I hope these posts dont discourage you from posting vids, cause Im sure most enjoyed watching it. Its just when we see something that poses a threat to safety of a tree man we gotta speak up.

The operator would be able to take much larger picks if they were picked off smoothly. Id make sure he has that his boom inspection current. Boom failures happen due to uncareful operators.


----------



## clearance (Jul 29, 2007)

I am glad you posted this. I have worked around a lot of cranes, hiabs, stingers, Demags and hammerheads over the years in construction, mostly. Don't take this wrong, but the one thing that decides whether I trust an operator with my life or not is how smooth they are with the load. Slow, steady and above all, smooth. I am not putting you guys down at all, this is what I like, its easier on the men and the equipment. I understand that the crane was in no way near its limit, but still, shock loads are nfg on a crane. Cheers Jim


----------



## ggttp (Jul 30, 2007)

*I give up.* Never once did a limb come near the climber. For the crane operator with 30 years of experience, if he wants to swing the limbs away then fine as long as they do not come close to my climber or damage any thing.


----------



## John464 (Jul 30, 2007)

ggttp said:


> *I give up.* Never once did a limb come near the climber. For the crane operator with 30 years of experience, if he wants to swing the limbs away then fine as long as they do not come close to my climber or damage any thing.
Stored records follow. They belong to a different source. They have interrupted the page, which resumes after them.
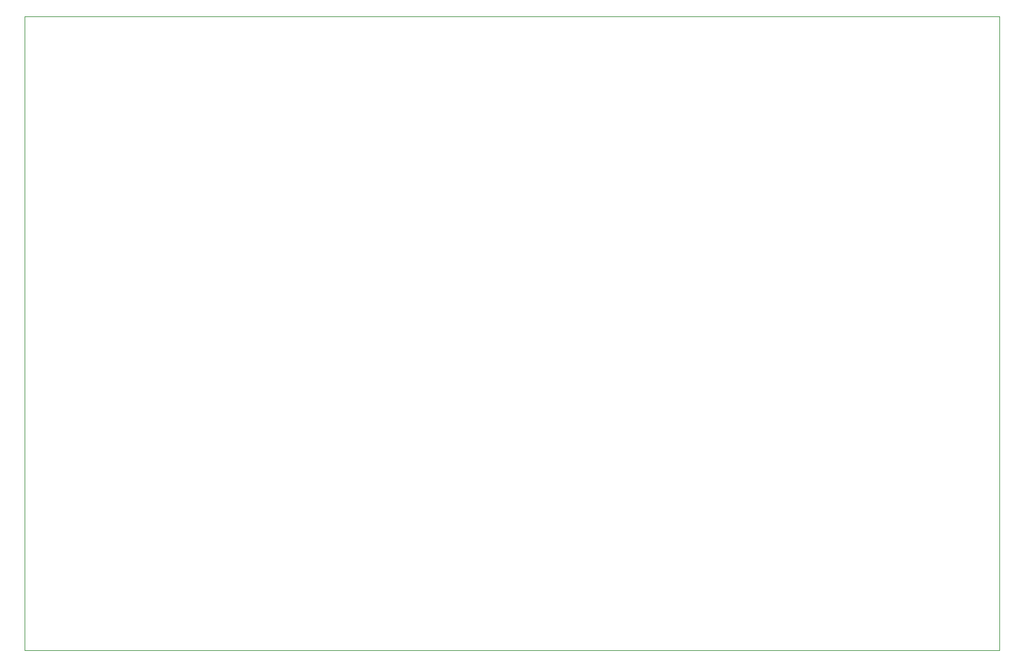
<source format=gm1>
G04 #@! TF.GenerationSoftware,KiCad,Pcbnew,(5.1.2)-1*
G04 #@! TF.CreationDate,2020-01-29T21:10:47+02:00*
G04 #@! TF.ProjectId,PCB,5043422e-6b69-4636-9164-5f7063625858,rev?*
G04 #@! TF.SameCoordinates,Original*
G04 #@! TF.FileFunction,Profile,NP*
%FSLAX46Y46*%
G04 Gerber Fmt 4.6, Leading zero omitted, Abs format (unit mm)*
G04 Created by KiCad (PCBNEW (5.1.2)-1) date 2020-01-29 21:10:47*
%MOMM*%
%LPD*%
G04 APERTURE LIST*
%ADD10C,0.050000*%
G04 APERTURE END LIST*
D10*
X177800000Y-97790000D02*
X177800000Y-102870000D01*
X46990000Y-97790000D02*
X46990000Y-102870000D01*
X167640000Y-102870000D02*
X177800000Y-102870000D01*
X167640000Y-17780000D02*
X177800000Y-17780000D01*
X46990000Y-97790000D02*
X46990000Y-96520000D01*
X48260000Y-102870000D02*
X46990000Y-102870000D01*
X46990000Y-17780000D02*
X48260000Y-17780000D01*
X46990000Y-19050000D02*
X46990000Y-17780000D01*
X167640000Y-17780000D02*
X166370000Y-17780000D01*
X167640000Y-102870000D02*
X166370000Y-102870000D01*
X177800000Y-17780000D02*
X177800000Y-97790000D01*
X48260000Y-17780000D02*
X166370000Y-17780000D01*
X48260000Y-102870000D02*
X166370000Y-102870000D01*
X46990000Y-96520000D02*
X46990000Y-19050000D01*
M02*

</source>
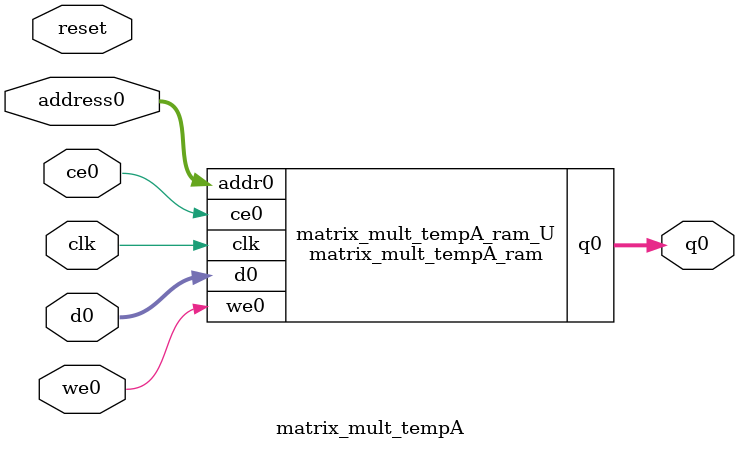
<source format=v>

`timescale 1 ns / 1 ps
module matrix_mult_tempA_ram (addr0, ce0, d0, we0, q0,  clk);

parameter DWIDTH = 32;
parameter AWIDTH = 6;
parameter MEM_SIZE = 64;

input[AWIDTH-1:0] addr0;
input ce0;
input[DWIDTH-1:0] d0;
input we0;
output reg[DWIDTH-1:0] q0;
input clk;

(* ram_style = "block" *)reg [DWIDTH-1:0] ram[0:MEM_SIZE-1];




always @(posedge clk)  
begin 
    if (ce0) 
    begin
        if (we0) 
        begin 
            ram[addr0] <= d0; 
            q0 <= d0;
        end 
        else 
            q0 <= ram[addr0];
    end
end


endmodule


`timescale 1 ns / 1 ps
module matrix_mult_tempA(
    reset,
    clk,
    address0,
    ce0,
    we0,
    d0,
    q0);

parameter DataWidth = 32'd32;
parameter AddressRange = 32'd64;
parameter AddressWidth = 32'd6;
input reset;
input clk;
input[AddressWidth - 1:0] address0;
input ce0;
input we0;
input[DataWidth - 1:0] d0;
output[DataWidth - 1:0] q0;



matrix_mult_tempA_ram matrix_mult_tempA_ram_U(
    .clk( clk ),
    .addr0( address0 ),
    .ce0( ce0 ),
    .d0( d0 ),
    .we0( we0 ),
    .q0( q0 ));

endmodule


</source>
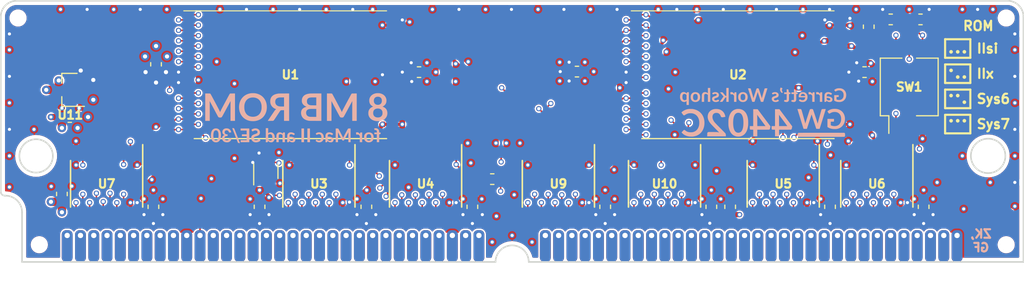
<source format=kicad_pcb>
(kicad_pcb (version 20221018) (generator pcbnew)

  (general
    (thickness 1.6)
  )

  (paper "USLetter")
  (title_block
    (title "GW4402C")
    (date "2022-02-05")
    (rev "1.0")
    (company "Garrett's Workshop")
  )

  (layers
    (0 "F.Cu" signal)
    (1 "In1.Cu" power)
    (2 "In2.Cu" signal)
    (31 "B.Cu" power)
    (32 "B.Adhes" user "B.Adhesive")
    (33 "F.Adhes" user "F.Adhesive")
    (34 "B.Paste" user)
    (35 "F.Paste" user)
    (36 "B.SilkS" user "B.Silkscreen")
    (37 "F.SilkS" user "F.Silkscreen")
    (38 "B.Mask" user)
    (39 "F.Mask" user)
    (40 "Dwgs.User" user "User.Drawings")
    (41 "Cmts.User" user "User.Comments")
    (42 "Eco1.User" user "User.Eco1")
    (43 "Eco2.User" user "User.Eco2")
    (44 "Edge.Cuts" user)
    (45 "Margin" user)
    (46 "B.CrtYd" user "B.Courtyard")
    (47 "F.CrtYd" user "F.Courtyard")
    (48 "B.Fab" user)
    (49 "F.Fab" user)
  )

  (setup
    (pad_to_mask_clearance 0.075)
    (solder_mask_min_width 0.1)
    (pad_to_paste_clearance -0.0381)
    (pcbplotparams
      (layerselection 0x00210f8_ffffffff)
      (plot_on_all_layers_selection 0x0000000_00000000)
      (disableapertmacros false)
      (usegerberextensions true)
      (usegerberattributes false)
      (usegerberadvancedattributes false)
      (creategerberjobfile false)
      (dashed_line_dash_ratio 12.000000)
      (dashed_line_gap_ratio 3.000000)
      (svgprecision 6)
      (plotframeref false)
      (viasonmask false)
      (mode 1)
      (useauxorigin false)
      (hpglpennumber 1)
      (hpglpenspeed 20)
      (hpglpendiameter 15.000000)
      (dxfpolygonmode true)
      (dxfimperialunits true)
      (dxfusepcbnewfont true)
      (psnegative false)
      (psa4output false)
      (plotreference true)
      (plotvalue true)
      (plotinvisibletext false)
      (sketchpadsonfab false)
      (subtractmaskfromsilk true)
      (outputformat 1)
      (mirror false)
      (drillshape 0)
      (scaleselection 1)
      (outputdirectory "gerber/")
    )
  )

  (net 0 "")
  (net 1 "+5V")
  (net 2 "/D0")
  (net 3 "/D1")
  (net 4 "/~{WE}")
  (net 5 "/D2")
  (net 6 "/D3")
  (net 7 "GND")
  (net 8 "/D4")
  (net 9 "/D5")
  (net 10 "/D6")
  (net 11 "/A11")
  (net 12 "/D7")
  (net 13 "/A0")
  (net 14 "/A1")
  (net 15 "/A2")
  (net 16 "/A3")
  (net 17 "/A4")
  (net 18 "/A5")
  (net 19 "/A6")
  (net 20 "/A7")
  (net 21 "/~{CS}")
  (net 22 "/~{OE}")
  (net 23 "/D8")
  (net 24 "/D9")
  (net 25 "/D10")
  (net 26 "/D11")
  (net 27 "/D12")
  (net 28 "/D13")
  (net 29 "/D14")
  (net 30 "/D15")
  (net 31 "/A8")
  (net 32 "/A9")
  (net 33 "/A10")
  (net 34 "/A12")
  (net 35 "/A13")
  (net 36 "/A14")
  (net 37 "/A15")
  (net 38 "/A16")
  (net 39 "/A17")
  (net 40 "/A18")
  (net 41 "/A19")
  (net 42 "/A20")
  (net 43 "/A21")
  (net 44 "/A22")
  (net 45 "/D16")
  (net 46 "/D17")
  (net 47 "/D18")
  (net 48 "/D19")
  (net 49 "/D20")
  (net 50 "/D21")
  (net 51 "/D22")
  (net 52 "/D23")
  (net 53 "/D24")
  (net 54 "/D25")
  (net 55 "/D26")
  (net 56 "/D27")
  (net 57 "/D28")
  (net 58 "/D29")
  (net 59 "/D30")
  (net 60 "/D31")
  (net 61 "+3V3")
  (net 62 "/RD7")
  (net 63 "/RD6")
  (net 64 "/RD5")
  (net 65 "/RD4")
  (net 66 "/RD3")
  (net 67 "/RD2")
  (net 68 "/RD1")
  (net 69 "/RD0")
  (net 70 "/RD8")
  (net 71 "/RD9")
  (net 72 "/RD10")
  (net 73 "/RD11")
  (net 74 "/RD12")
  (net 75 "/RD13")
  (net 76 "/RD14")
  (net 77 "/RD15")
  (net 78 "/RD23")
  (net 79 "/RD22")
  (net 80 "/RD21")
  (net 81 "/RD20")
  (net 82 "/RD19")
  (net 83 "/RD18")
  (net 84 "/RD17")
  (net 85 "/RD16")
  (net 86 "/RD24")
  (net 87 "/RD25")
  (net 88 "/RD26")
  (net 89 "/RD27")
  (net 90 "/RD28")
  (net 91 "/RD29")
  (net 92 "/RD30")
  (net 93 "/RD31")
  (net 94 "/RA7")
  (net 95 "/RA6")
  (net 96 "/RA5")
  (net 97 "/RA4")
  (net 98 "/RA3")
  (net 99 "/RA2")
  (net 100 "/R~{CS}")
  (net 101 "/R~{OE}")
  (net 102 "/R~{WE}")
  (net 103 "/RA8")
  (net 104 "/RA9")
  (net 105 "/RA17")
  (net 106 "/RA16")
  (net 107 "/RA15")
  (net 108 "/RA14")
  (net 109 "/RA13")
  (net 110 "/RA12")
  (net 111 "/RA11")
  (net 112 "/RA10")
  (net 113 "/RA18")
  (net 114 "/RA19")
  (net 115 "/RA20")
  (net 116 "/RA21")
  (net 117 "/RA22")
  (net 118 "unconnected-(J1-Pin_63-Pad63)")
  (net 119 "unconnected-(U1-~{BY}-Pad15)")
  (net 120 "unconnected-(U2-~{BY}-Pad15)")
  (net 121 "/RA23")
  (net 122 "/Ddir")
  (net 123 "/DdirR")
  (net 124 "/RA22sw")
  (net 125 "/RA21sw")

  (footprint "stdpads:Fiducial" (layer "F.Cu") (at 75.438 123.444))

  (footprint "stdpads:C_0603" (layer "F.Cu") (at 154.35 109.45))

  (footprint "stdpads:C_0603" (layer "F.Cu") (at 96.5 122.35 90))

  (footprint "stdpads:C_0603" (layer "F.Cu") (at 116.85 122.35 90))

  (footprint "stdpads:C_0603" (layer "F.Cu") (at 139.7 122.35 90))

  (footprint "stdpads:C_0603" (layer "F.Cu") (at 151.05 122.35 90))

  (footprint "stdpads:C_0603" (layer "F.Cu") (at 160 122.35 90))

  (footprint "stdpads:TSSOP-20_4.4x6.5mm_P0.65mm" (layer "F.Cu") (at 112.375 120.15 180))

  (footprint "stdpads:TSSOP-20_4.4x6.5mm_P0.65mm" (layer "F.Cu") (at 146.575 120.15 180))

  (footprint "stdpads:MacIIROMSIMM_Edge" (layer "F.Cu") (at 120.65 127.635))

  (footprint "stdpads:TSSOP-20_4.4x6.5mm_P0.65mm" (layer "F.Cu") (at 135.225 120.15 180))

  (footprint "stdpads:TSSOP-20_4.4x6.5mm_P0.65mm" (layer "F.Cu") (at 155.525 120.15 180))

  (footprint "stdpads:C_0603" (layer "F.Cu") (at 111.75 109.45))

  (footprint "stdpads:TSOP-I-48_18.4x12mm_P0.5mm" (layer "F.Cu") (at 99.45 109.7 -90))

  (footprint "stdpads:TSSOP-20_4.4x6.5mm_P0.65mm" (layer "F.Cu") (at 102.175 120.15 180))

  (footprint "stdpads:C_0603" (layer "F.Cu") (at 78.35 113.75))

  (footprint "stdpads:TSOP-I-48_18.4x12mm_P0.5mm" (layer "F.Cu") (at 142.24 109.7 -90))

  (footprint "stdpads:C_0603" (layer "F.Cu") (at 86.35 122.35 90))

  (footprint "stdpads:TSSOP-20_4.4x6.5mm_P0.65mm" (layer "F.Cu") (at 81.875 120.15 180))

  (footprint "stdpads:C_0603" (layer "F.Cu") (at 106.7135 122.35 90))

  (footprint "stdpads:TSSOP-20_4.4x6.5mm_P0.65mm" (layer "F.Cu") (at 125.075 120.15 180))

  (footprint "stdpads:C_0603" (layer "F.Cu") (at 129.55 122.35 90))

  (footprint "stdpads:C_0603" (layer "F.Cu") (at 141.5 122.35 90))

  (footprint "stdpads:C_0603" (layer "F.Cu") (at 86.6 108.7 90))

  (footprint "stdpads:Fiducial" (layer "F.Cu") (at 167.894 123.444))

  (footprint "stdpads:Fiducial" (layer "F.Cu") (at 162.433 104.267))

  (footprint "stdpads:Fiducial" (layer "F.Cu") (at 75.946 104.267))

  (footprint "stdpads:C_0603" (layer "F.Cu") (at 126.85 109.4))

  (footprint "stdpads:C_0603" (layer "F.Cu") (at 77.6 121.123 90))

  (footprint "stdpads:SOT-353" (layer "F.Cu") (at 97.1 118.95))

  (footprint "stdpads:R_0603" (layer "F.Cu") (at 156.85 104.4 180))

  (footprint "stdpads:R_0603" (layer "F.Cu") (at 154.75 105.1 90))

  (footprint "stdpads:R_0603" (layer "F.Cu") (at 118.75 119.7 180))

  (footprint "stdpads:SOT-23" (layer "F.Cu") (at 78.35 111.15))

  (footprint "stdpads:PasteHole_1.152mm_NPTH" (layer "F.Cu") (at 73.406 104.267))

  (footprint "stdpads:PasteHole_1.152mm_NPTH" (layer "F.Cu") (at 75.438 125.984))

  (footprint "stdpads:PasteHole_1.152mm_NPTH" (layer "F.Cu") (at 167.894 125.984))

  (footprint "stdpads:PasteHole_1.152mm_NPTH" (layer "F.Cu") (at 167.894 104.267))

  (footprint "stdpads:R_0603" (layer "F.Cu") (at 159.7 104.4))

  (footprint "stdpads:SW_DIP_SPSTx03_Slide_DSHP03TS_P1.27mm" (layer "F.Cu") (at 158.623 110.871))

  (footprint "LOGO" (layer "B.Cu")
    (tstamp b9ba79d1-e603-4975-83c9-1d20506a9050)
    (at 99.950302 113.737925 180)
    (attr board_only exclude_from_pos_files exclude_from_bom)
    (fp_text reference "G***" (at 0 0) (layer "B.SilkS") hide
        (effects (font (size 1.524 1.524) (thickness 0.3)) (justify mirror))
      (tstamp e2653b0a-5296-4a12-b227-bcac62608036)
    )
    (fp_text value "LOGO" (at 0.75 0) (layer "B.SilkS") hide
        (effects (font (size 1.524 1.524) (thickness 0.3)) (justify mirror))
      (tstamp 40cb2729-7e80-4008-aa0b-8207f1c02e46)
    )
    (fp_poly
      (pts
        (xy -1.121448 -2.423603)
        (xy -1.371249 -2.423603)
        (xy -1.371249 -1.110818)
        (xy -1.121448 -1.110818)
      )

      (stroke (width 0) (type solid)) (fill solid) (layer "B.SilkS") (tstamp dd673796-7a32-4f1f-b0c5-d2e15bb16cfe))
    (fp_poly
      (pts
        (xy -0.552751 -2.423603)
        (xy -0.802552 -2.423603)
        (xy -0.802552 -1.110818)
        (xy -0.552751 -1.110818)
      )

      (stroke (width 0) (type solid)) (fill solid) (layer "B.SilkS") (tstamp c6a167c5-7238-4790-96a1-fd14f1bba923))
    (fp_poly
      (pts
        (xy 5.261771 -1.30747)
        (xy 4.682444 -1.30747)
        (xy 4.682444 -1.668885)
        (xy 5.139527 -1.668885)
        (xy 5.139527 -1.854907)
        (xy 4.682444 -1.854907)
        (xy 4.682444 -2.226951)
        (xy 5.261771 -2.226951)
        (xy 5.261771 -2.423603)
        (xy 4.432643 -2.423603)
        (xy 4.432643 -1.110818)
        (xy 5.261771 -1.110818)
      )

      (stroke (width 0) (type solid)) (fill solid) (layer "B.SilkS") (tstamp b9fd7bc6-1738-4f9c-b9b9-b2ef65fcd9ff))
    (fp_poly
      (pts
        (xy -5.833671 -1.476886)
        (xy -5.793954 -1.490991)
        (xy -5.780133 -1.498709)
        (xy -5.763181 -1.509186)
        (xy -5.778072 -1.59235)
        (xy -5.783382 -1.621523)
        (xy -5.788286 -1.647573)
        (xy -5.792383 -1.668441)
        (xy -5.795274 -1.682067)
        (xy -5.796225 -1.685791)
        (xy -5.80382 -1.696798)
        (xy -5.818367 -1.702213)
        (xy -5.840693 -1.702186)
        (xy -5.86538 -1.69821)
        (xy -5.901414 -1.692169)
        (xy -5.93191 -1.690641)
        (xy -5.960957 -1.69363)
        (xy -5.982154 -1.698291)
        (xy -6.021574 -1.713204)
        (xy -6.056652 -1.736807)
        (xy -6.088038 -1.769653)
        (xy -6.116383 -1.812298)
        (xy -6.116728 -1.812909)
        (xy -6.133417 -1.842479)
        (xy -6.133417 -2.423603)
        (xy -6.361958 -2.423603)
        (xy -6.361958 -1.493492)
        (xy -6.28258 -1.493492)
        (xy -6.253473 -1.493838)
        (xy -6.227184 -1.49479)
        (xy -6.206008 -1.496218)
        (xy -6.192242 -1.497992)
        (xy -6.189312 -1.498773)
        (xy -6.179276 -1.505034)
        (xy -6.171252 -1.516224)
        (xy -6.164727 -1.533751)
        (xy -6.159184 -1.559019)
        (xy -6.154109 -1.593435)
        (xy -6.153837 -1.595594)
        (xy -6.146704 -1.65252)
        (xy -6.113538 -1.608009)
        (xy -6.074049 -1.561023)
        (xy -6.033056 -1.524315)
        (xy -5.990026 -1.497577)
        (xy -5.944425 -1.480502)
        (xy -5.895718 -1.472781)
        (xy -5.877852 -1.472233)
      )

      (stroke (width 0) (type solid)) (fill solid) (layer "B.SilkS") (tstamp 9fc74d0a-efbc-421c-ae62-7a1dacedd8b1))
    (fp_poly
      (pts
        (xy -7.606518 -1.087457)
        (xy -7.576147 -1.089046)
        (xy -7.553464 -1.09155)
        (xy -7.543199 -1.093749)
        (xy -7.520611 -1.100598)
        (xy -7.520611 -1.15637)
        (xy -7.521578 -1.191516)
        (xy -7.524733 -1.217378)
        (xy -7.530453 -1.235147)
        (xy -7.539117 -1.246014)
        (xy -7.550679 -1.251084)
        (xy -7.562408 -1.252909)
        (xy -7.581589 -1.255247)
        (xy -7.60508 -1.257734)
        (xy -7.61954 -1.259109)
        (xy -7.655924 -1.263809)
        (xy -7.684049 -1.270976)
        (xy -7.706165 -1.281459)
        (xy -7.724518 -1.296108)
        (xy -7.728614 -1.30034)
        (xy -7.745942 -1.324264)
        (xy -7.758403 -1.354005)
        (xy -7.766318 -1.390766)
        (xy -7.770006 -1.435751)
        (xy -7.770372 -1.457617)
        (xy -7.770412 -1.498807)
        (xy -7.525926 -1.498807)
        (xy -7.525926 -1.658255)
        (xy -7.759712 -1.658255)
        (xy -7.761076 -2.0396)
        (xy -7.762439 -2.420946)
        (xy -7.875381 -2.42238)
        (xy -7.988324 -2.423815)
        (xy -7.988324 -1.670724)
        (xy -8.032149 -1.664015)
        (xy -8.065954 -1.658165)
        (xy -8.09059 -1.651447)
        (xy -8.107493 -1.64226)
        (xy -8.118098 -1.629002)
        (xy -8.123841 -1.610071)
        (xy -8.126158 -1.583867)
        (xy -8.126511 -1.558746)
        (xy -8.126511 -1.498807)
        (xy -7.989662 -1.498807)
        (xy -7.986997 -1.42307)
        (xy -7.985261 -1.386709)
        (xy -7.982727 -1.358291)
        (xy -7.979051 -1.335138)
        (xy -7.97389 -1.314571)
        (xy -7.972521 -1.310127)
        (xy -7.95053 -1.254846)
        (xy -7.922035 -1.20779)
        (xy -7.886528 -1.168456)
        (xy -7.843499 -1.13634)
        (xy -7.792442 -1.110938)
        (xy -7.759782 -1.099342)
        (xy -7.741745 -1.094184)
        (xy -7.724704 -1.090652)
        (xy -7.705931 -1.088457)
        (xy -7.682699 -1.087308)
        (xy -7.652282 -1.086915)
        (xy -7.642854 -1.086901)
      )

      (stroke (width 0) (type solid)) (fill solid)
... [2097320 chars truncated]
</source>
his picks are not suppose to swing away from the climber. A qualified crane op does not let pieces swing at all in any direction. A crane op needs to center the boom directly above the log and pick it straight up. This is done by hand signals from climber to crane op. Regardless of how many yrs he has been doing it , on this particular job he did not operate his crane according to standard and safe practices amongst tree care.


----------



## ggttp (Jul 30, 2007)

John464 said:


> his picks are not suppose to swing away from the climber. A qualified crane op does not let pieces swing at all in any direction. A crane op needs to center the boom directly above the log and pick it straight up. This is done by hand signals from climber to crane op. Regardless of how many yrs he has been doing it , on this particular job he did not operate his crane according to standard and safe practices amongst tree care.



I know all this swinging is so terrible, limbs should never swing. Limbs Stupid me I should have known an 18 ton crane that picks up steel girders that weigh several ton can't handle a 1000 - 1500lbs limb swinging. I don't want to see any more swinging of limbs you video posters. 

No matter I would rather have a limb go away from me than towards me any day. I know I know some of you guys like limbs hovering above your head rather than use the dreaded swing. 



P.S Swinging is not shock loading, and remember no swinging you guys. :censored:


----------



## Ekka (Jul 31, 2007)

Now a crane and a bucket together is real great fun.

That's the way your really get cracking when it comes to bringing it down fast.

No way would rigging that tree beat a crane.


----------